Under the former Conservative government, schools were issued non-statutory guidance intending to stop the use of phones during the school day.

A survey by the Children’s Commissioner earlier this year found 90 per cent of secondary schools and 99.8 per cent of primary schools already have policies in place to stop the use of phones during the school day.
However, the survey found around 10 per cent of secondary schools allowed pupils to use their phones at some point during the school day.
“There is so much harmful content out there. Teachers have told me about cases of children showing other children hardcore porn, beheading videos, of children filming teachers and uploading it on social media making harmful allegations or ridiculing them, male pupils upskirting teachers.
“It’s just ridiculous. There’s no place in schools for phones and I think it’s going to be such as small investment from the education department but will have massive improvements on teacher and pupil wellbeing,” Ms Ghey added.

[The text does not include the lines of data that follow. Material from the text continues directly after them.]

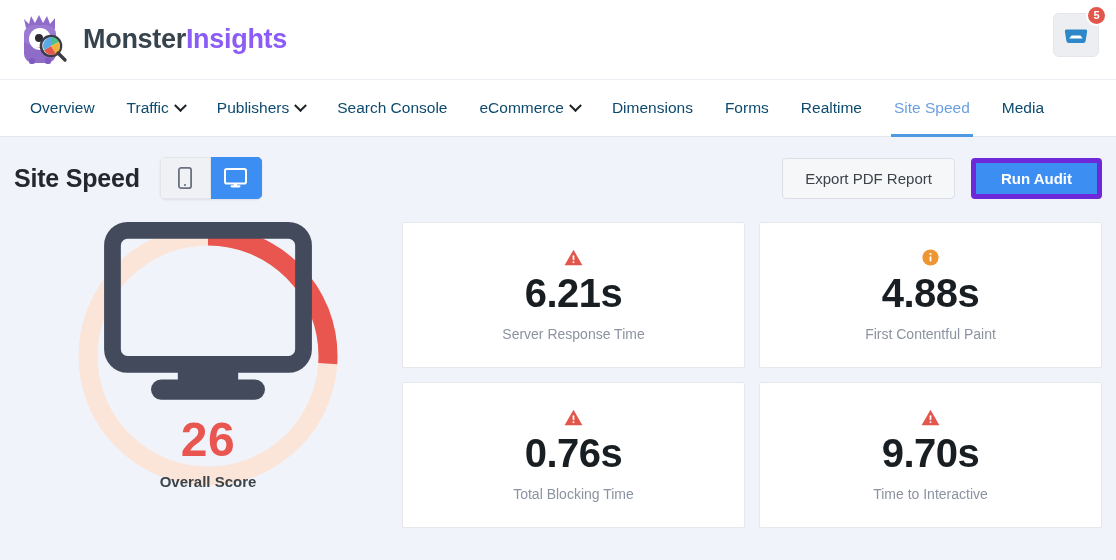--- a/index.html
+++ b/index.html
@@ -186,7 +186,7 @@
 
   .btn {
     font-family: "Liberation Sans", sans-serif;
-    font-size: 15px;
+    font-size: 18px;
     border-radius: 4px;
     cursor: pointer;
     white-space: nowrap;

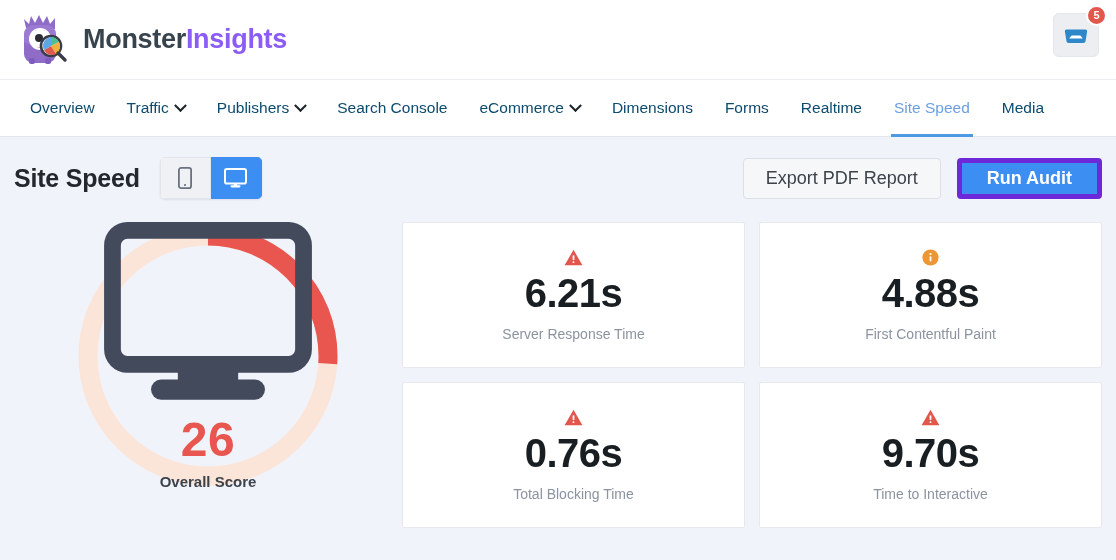--- a/index.html
+++ b/index.html
@@ -257,7 +257,7 @@
 
   .gauge-label {
     margin-top: 9px;
-    font-size: 15px;
+    font-size: 20px;
     font-weight: bold;
     color: #3c434a;
   }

However, she warned of a postcode lottery whether schools can afford to invest in funding phone pouches.
“If a school can’t afford it, headteachers have told me it’s a choice between a new staff member or the pouches and those children will do without. It concerns me that it’s those who are in more deprived areas that will go without,” she said.
In her open letter, which is addressed to education secretary Bridget Phillipson and prime minister Sir Keir Starmer, she calls for a statutory ban that would see pupils unable to access their phones for the entire school day, unless they are exempt for medical or accessibility reasons.